• _WORK REQUEST 1_:
List the correlation methods that the passage on tweet sentiment and cryptocurrency names as options.
• _WORK REQUEST 2_:
According to the passage on tweet sentiment and cryptocurrency, why does Spearman obtain better results overall?

• _DOCUMENT SECTION_:
____________________
Applying a correlation on the series (tweets' scores and crypto currency) is not enough. That's why we need cross-correlation. The difference is that cross-correlation adds a lag which permit to shift one of the timeseries left or right to find, maybe, a better correlation. This is coherent with our problem as the currency changes come after the tweets' sentiments. So we are fully allowed to operate it.

Now the correlation's method we use can be either Pearson, Kendall or Spearman. We tried all of them and their are pretty equivalent. However Spearman obtains globally better results because it is able to correlate on linear and non-linear data.

Sentiment analysis - vaderSentiment

For the analysis of the sentiment we use the VADER algorithm. There is a great implementation in Python called vaderSentiment. https://github.com/cjhutto/vaderSentiment.

Here is a description of the 3 sentiment analysis algorithms that we considered.

Polarity classification

Since the rise of social media, a large part of the current research has been focused on classifying natural language as either positive or negative sentiment. Polarity classification have been found to achieve high accuracy in predicting change or trends in public sentiment, for a myriad of domains (e.g. stock price prediction).

Lexicon-based approach

A lexicon is a collection of features (e.g. words and their sentiment classification). The lexicon-based approach is a common method used in sentiment analysis where a piece of text is compared to a lexicon and attributed sentiment classifications. Lexicons can be complex to create, but once created require little resources to use. Well designed lexicons can achieve a high accuracy and are held in high regard in the scientific community.
____________________
• _EXTRACTED INFORMATION_:
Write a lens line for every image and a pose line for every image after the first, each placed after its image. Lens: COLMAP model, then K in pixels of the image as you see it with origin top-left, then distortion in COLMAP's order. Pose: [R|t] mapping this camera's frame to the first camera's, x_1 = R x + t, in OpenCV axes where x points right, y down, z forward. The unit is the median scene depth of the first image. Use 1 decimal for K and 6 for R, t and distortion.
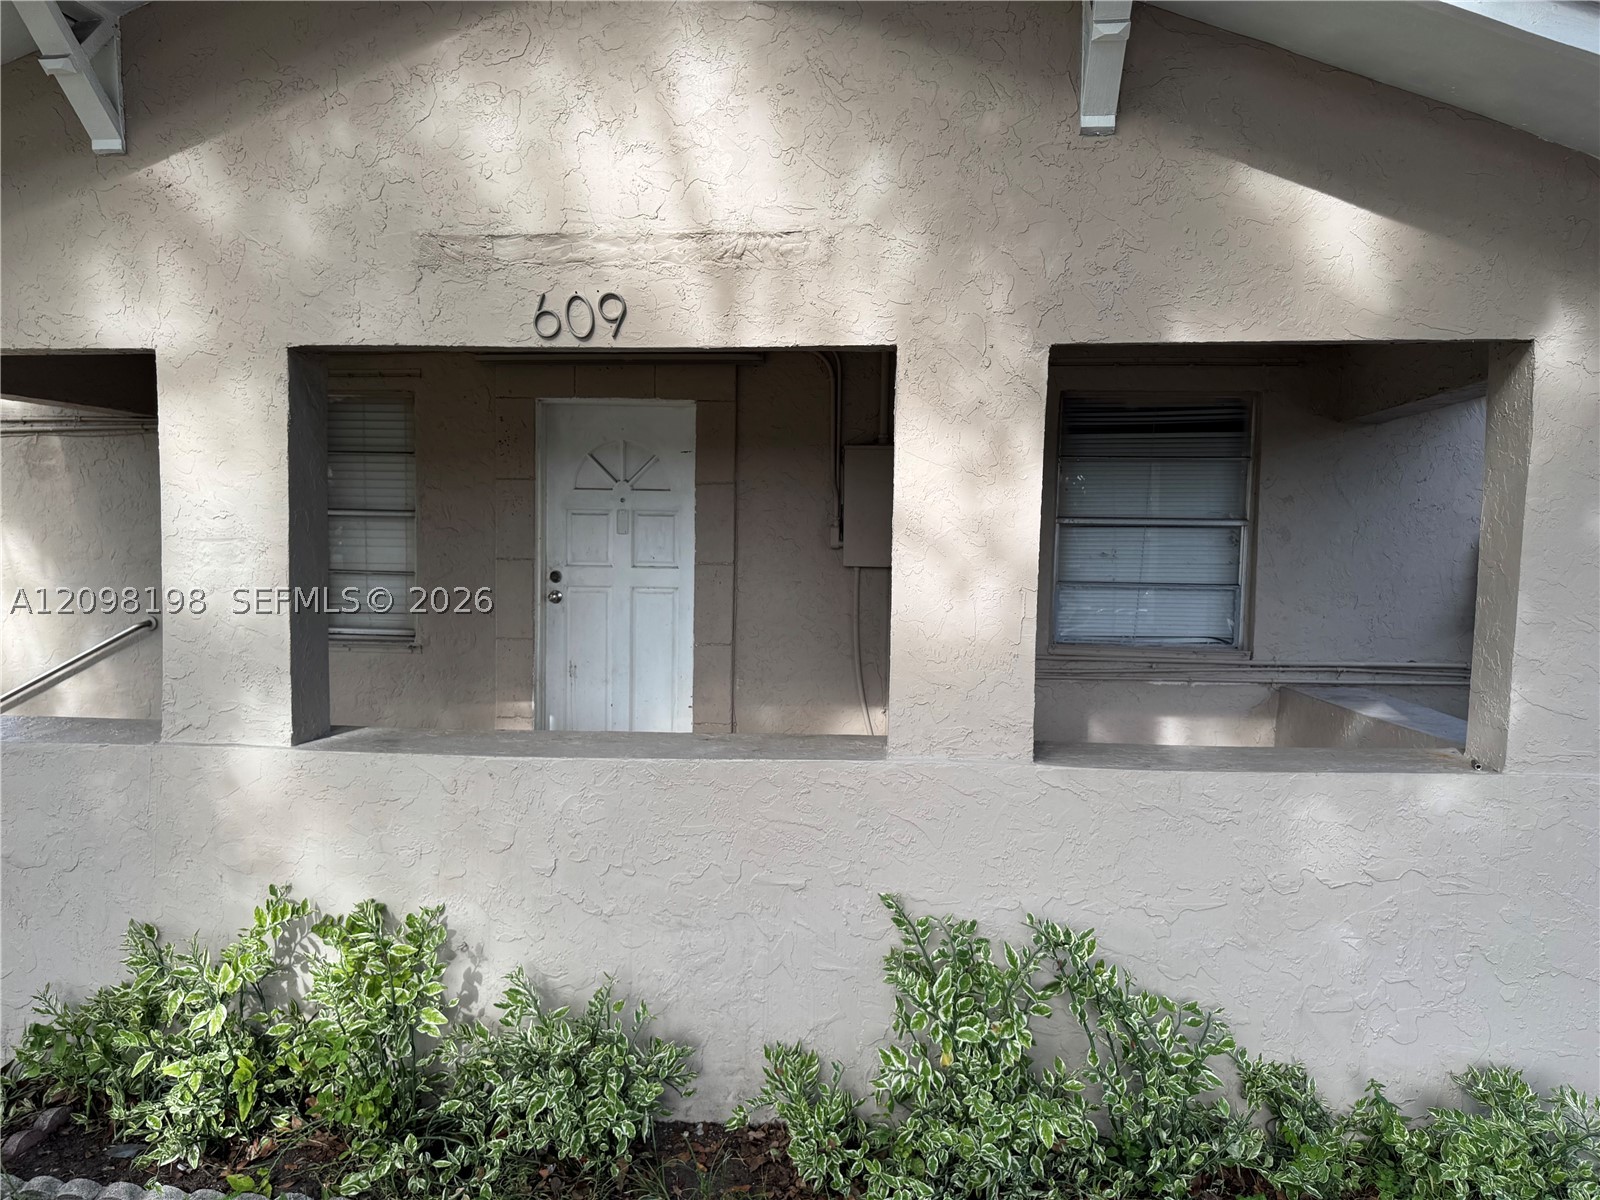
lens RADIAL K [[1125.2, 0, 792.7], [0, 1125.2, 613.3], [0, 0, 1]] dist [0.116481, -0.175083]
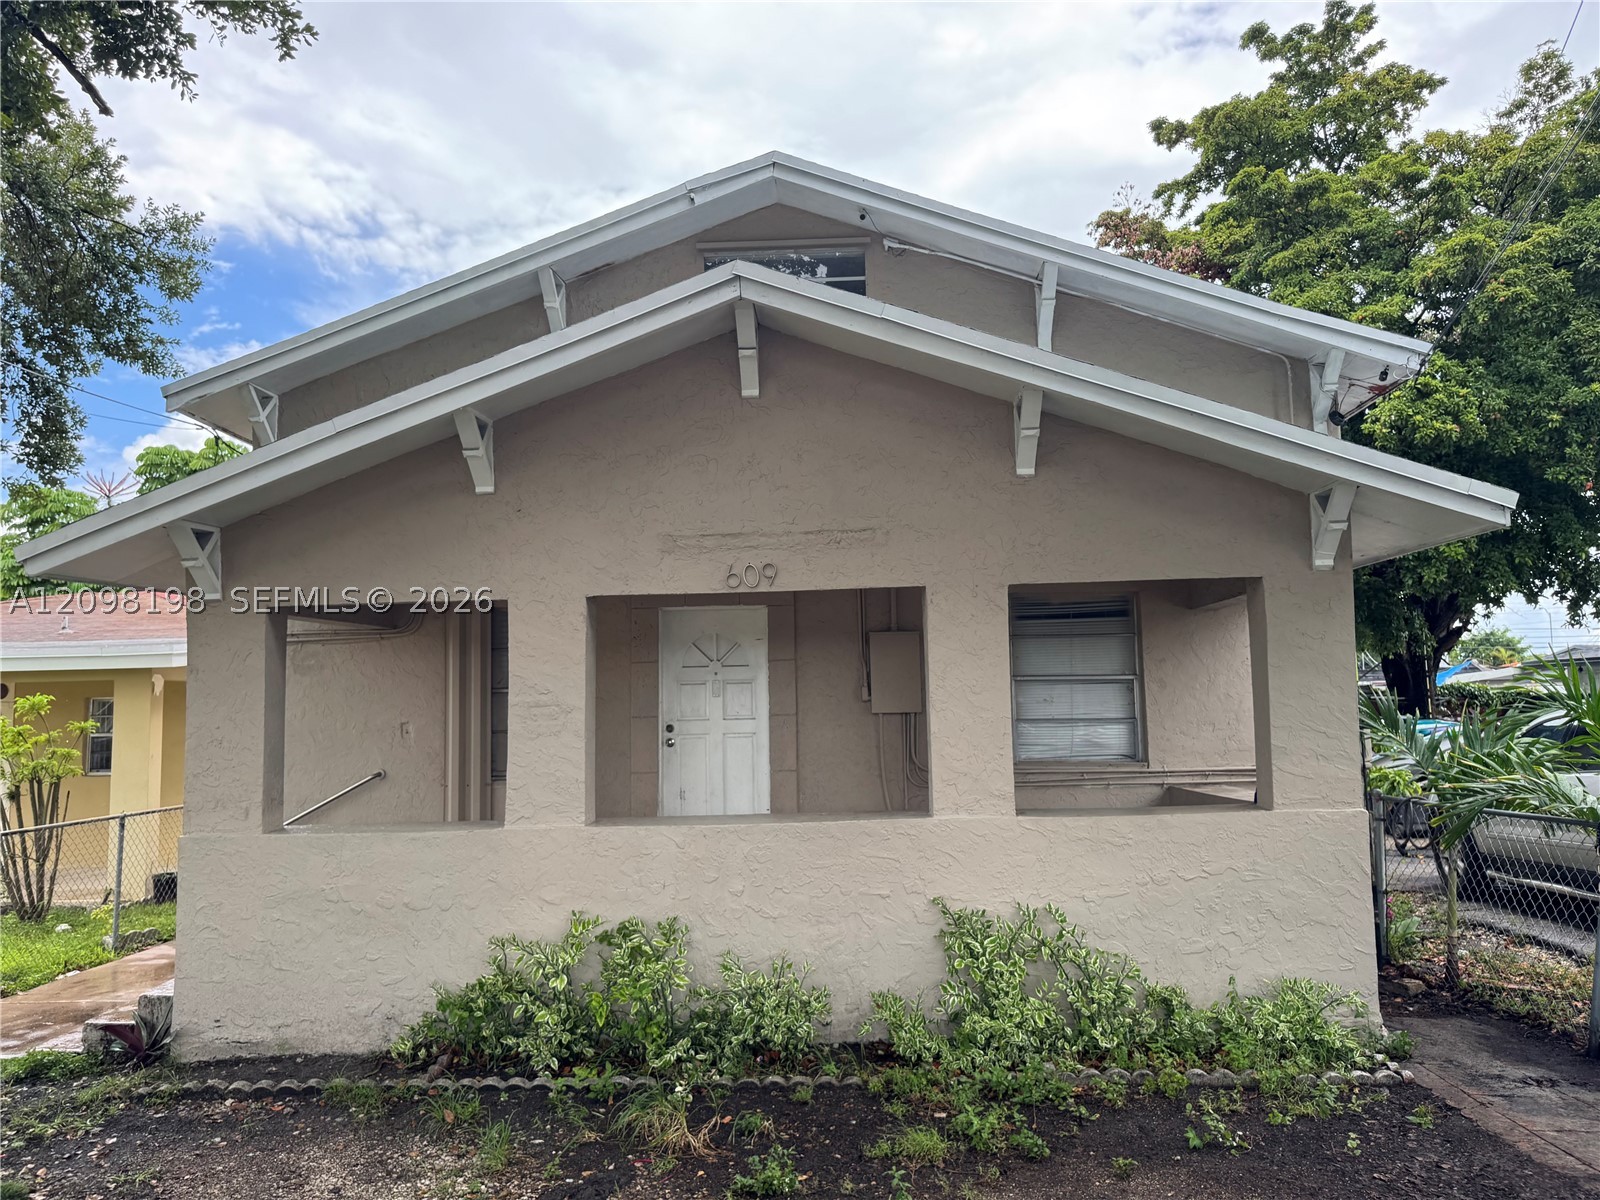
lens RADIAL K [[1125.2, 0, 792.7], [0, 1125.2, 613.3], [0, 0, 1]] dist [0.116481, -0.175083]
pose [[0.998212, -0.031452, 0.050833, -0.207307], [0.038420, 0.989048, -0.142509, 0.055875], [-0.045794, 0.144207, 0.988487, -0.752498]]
____________________
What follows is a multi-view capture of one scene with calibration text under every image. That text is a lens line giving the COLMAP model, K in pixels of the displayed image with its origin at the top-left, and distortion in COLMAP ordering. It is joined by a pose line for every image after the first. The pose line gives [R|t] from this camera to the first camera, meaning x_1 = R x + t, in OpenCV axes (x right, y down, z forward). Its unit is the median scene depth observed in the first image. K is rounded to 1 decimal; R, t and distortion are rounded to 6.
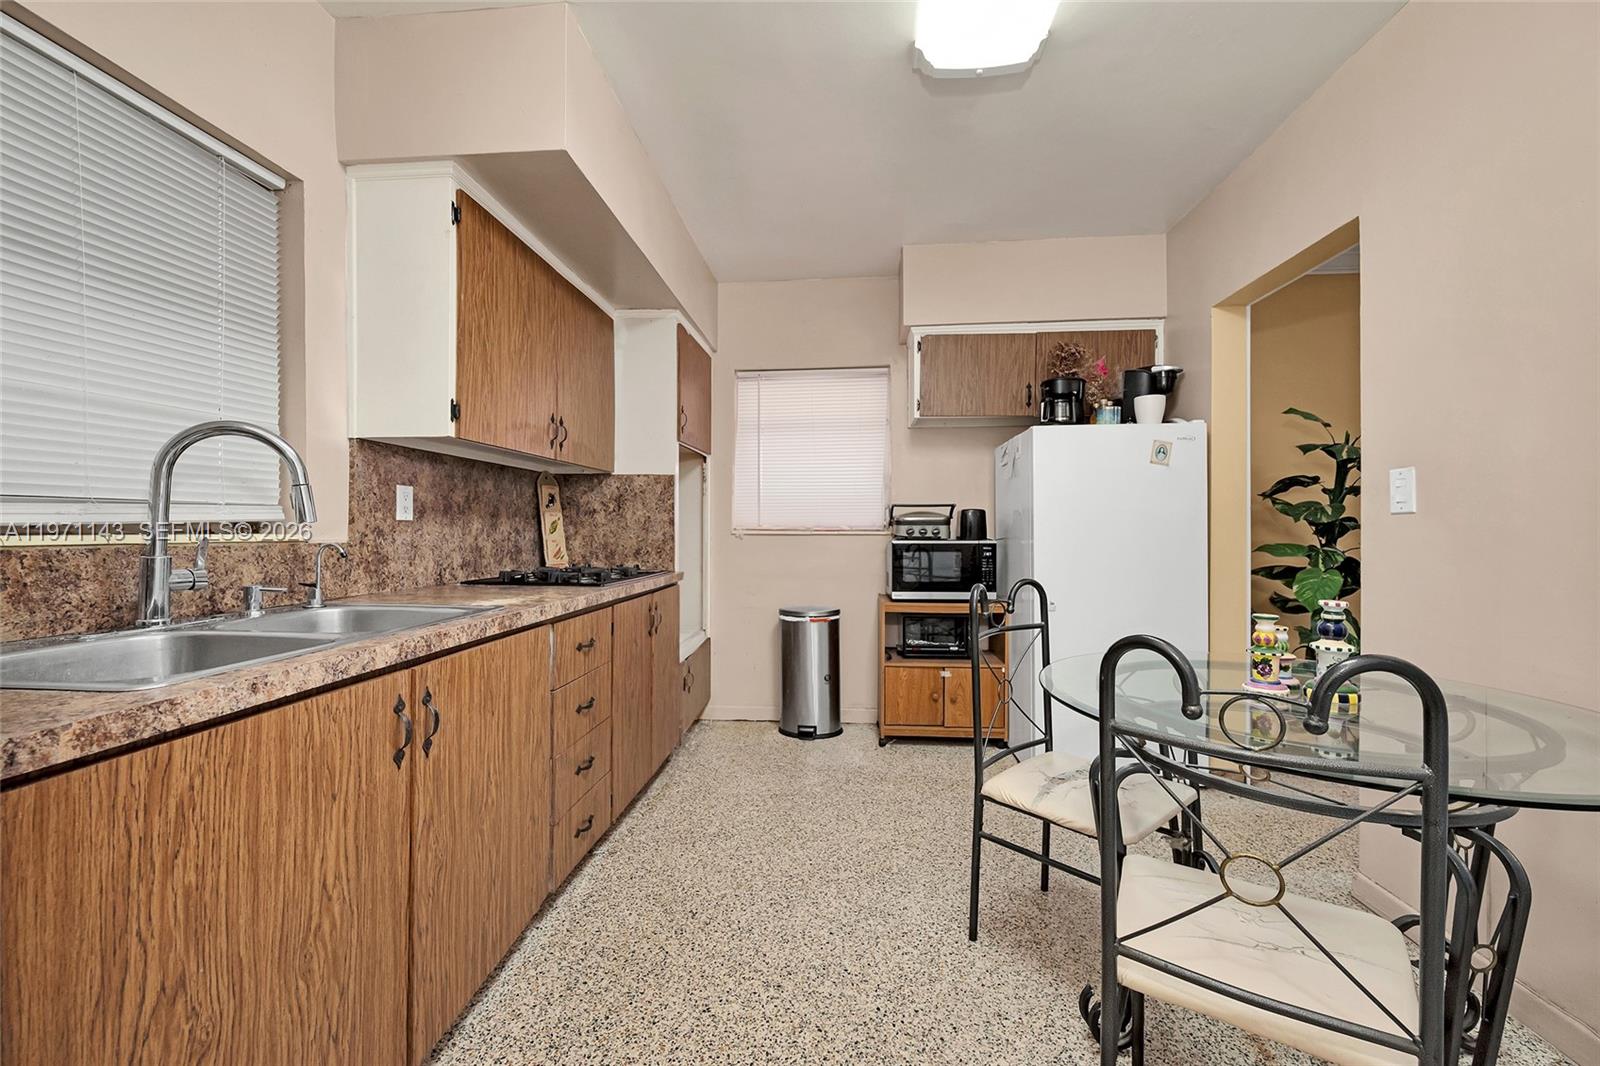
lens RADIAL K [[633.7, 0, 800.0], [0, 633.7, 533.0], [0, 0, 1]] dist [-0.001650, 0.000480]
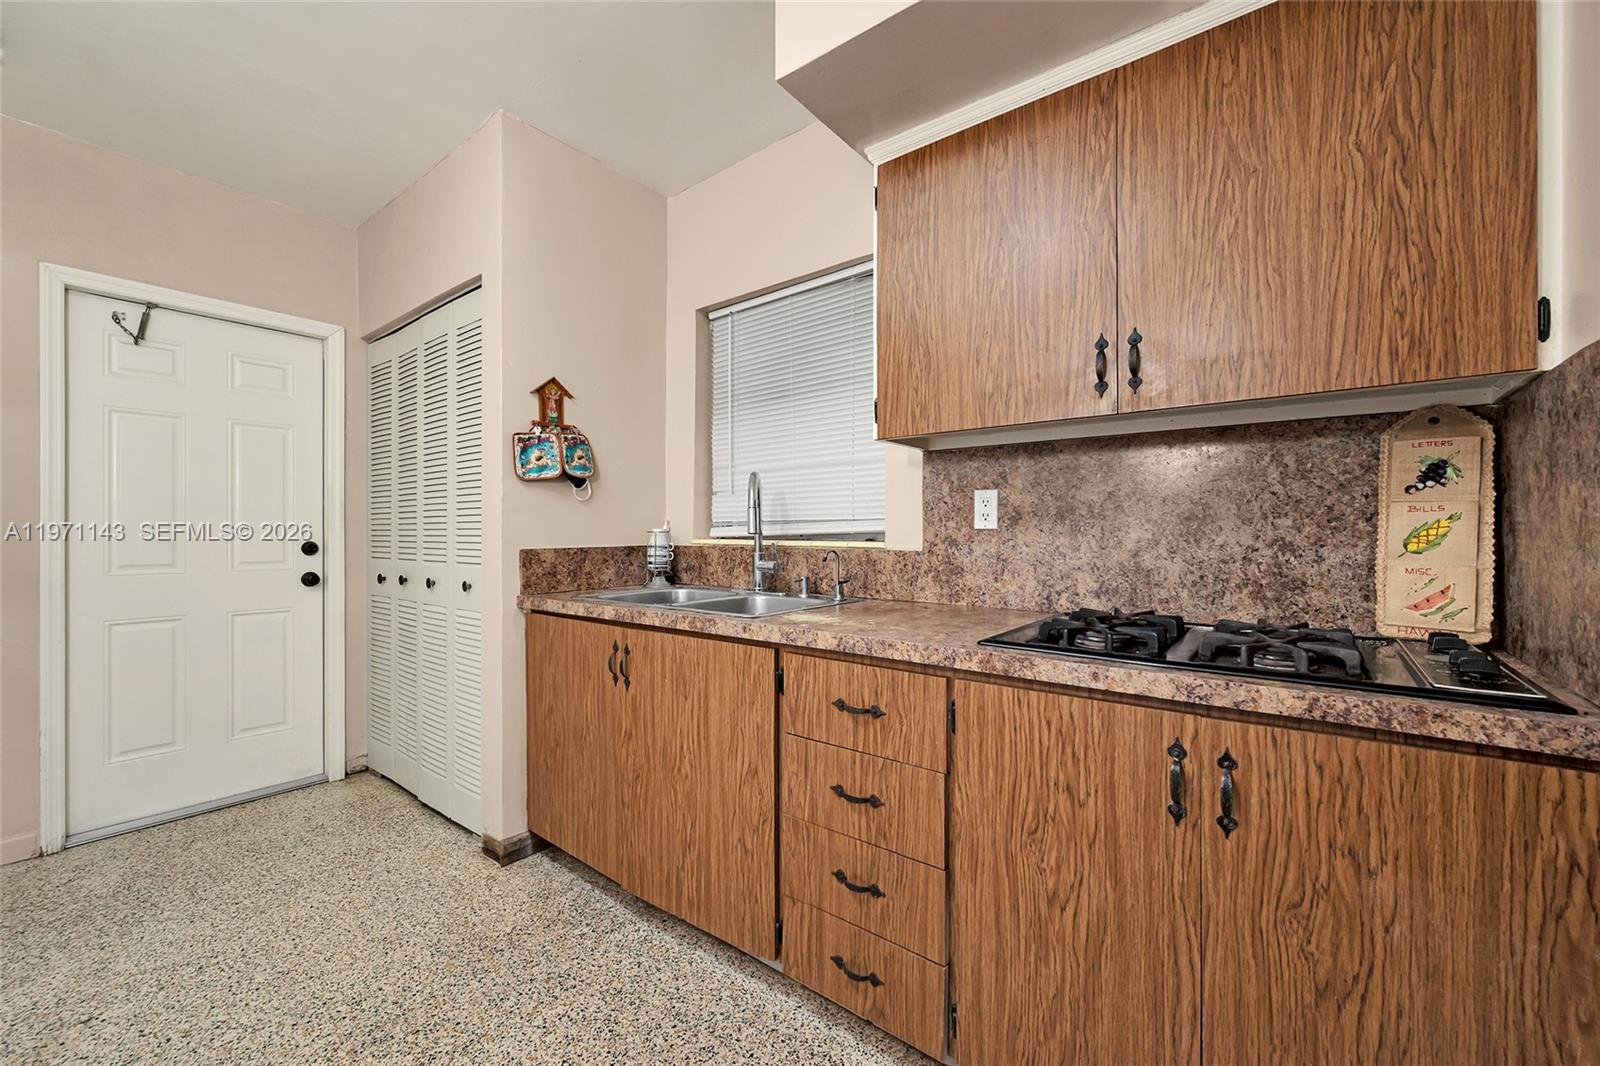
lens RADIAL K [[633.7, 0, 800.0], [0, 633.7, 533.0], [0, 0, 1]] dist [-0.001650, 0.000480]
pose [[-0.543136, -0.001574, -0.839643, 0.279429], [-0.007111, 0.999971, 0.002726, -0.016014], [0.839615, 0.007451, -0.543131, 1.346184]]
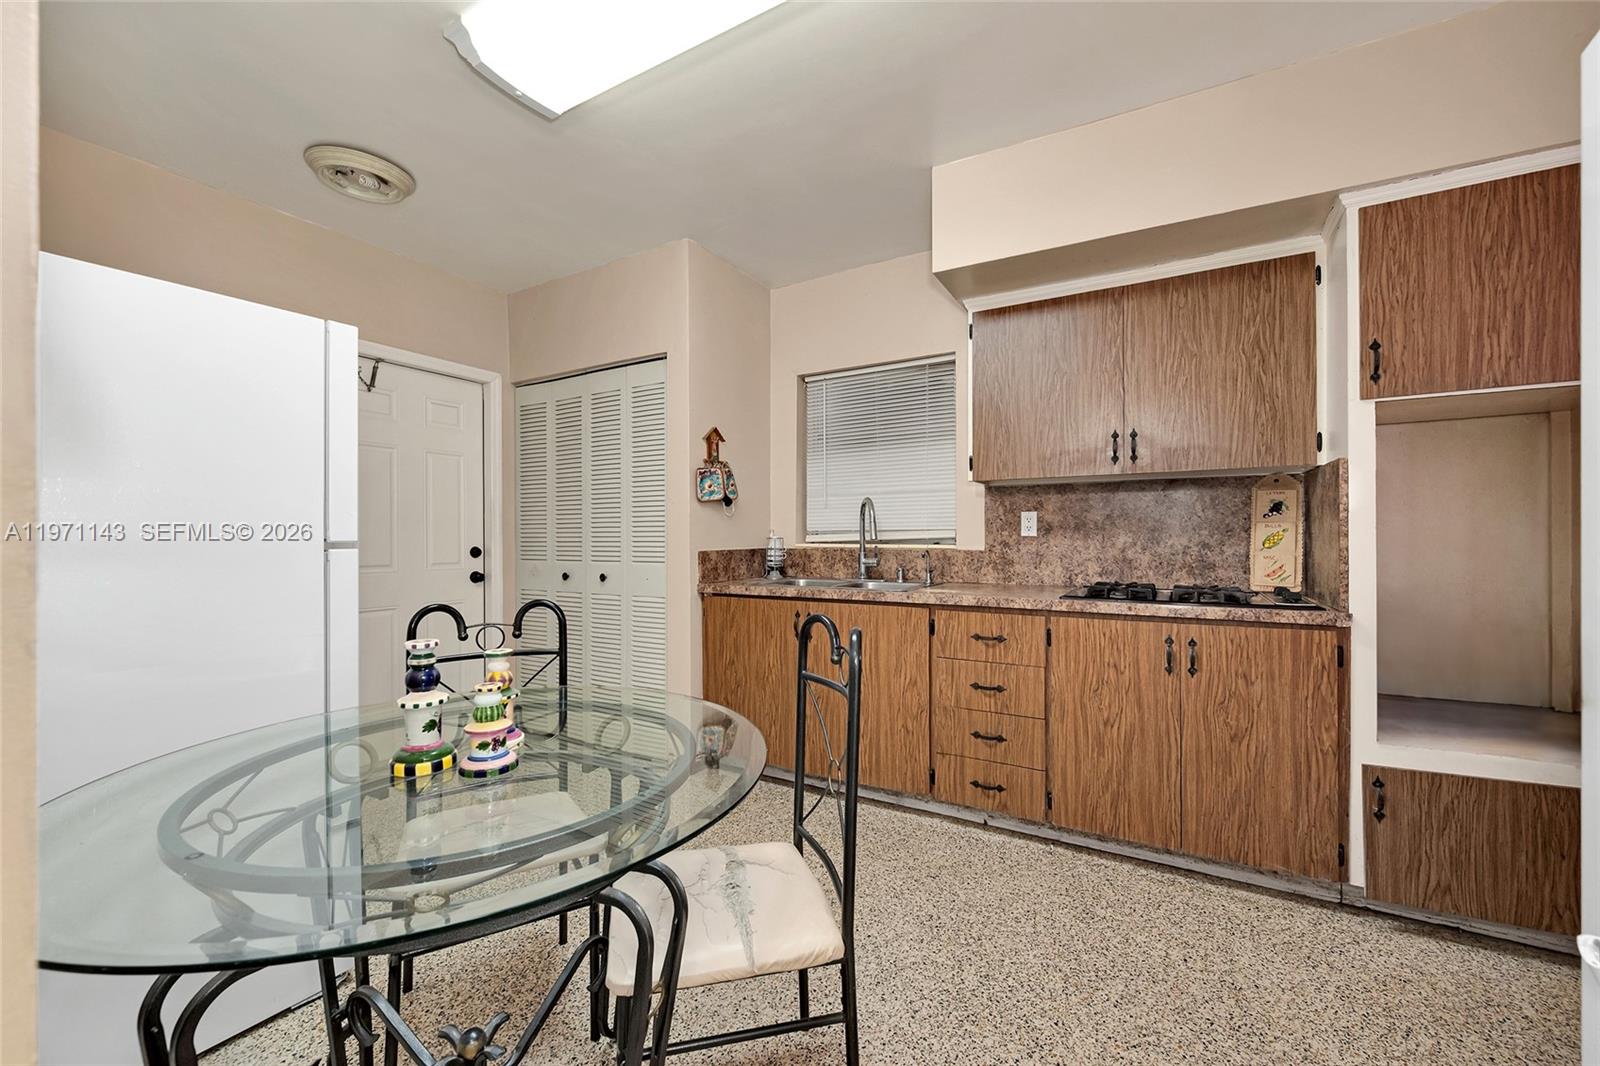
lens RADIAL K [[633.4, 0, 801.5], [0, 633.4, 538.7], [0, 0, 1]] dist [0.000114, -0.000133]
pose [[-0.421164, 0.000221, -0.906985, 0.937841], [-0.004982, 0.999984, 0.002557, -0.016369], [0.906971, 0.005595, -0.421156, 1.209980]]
____________________
• _ANSWER BOX 1_:
Pearson, Kendall, Spearman

• _ANSWER BOX 2_:
It can correlate on both linear and non-linear data.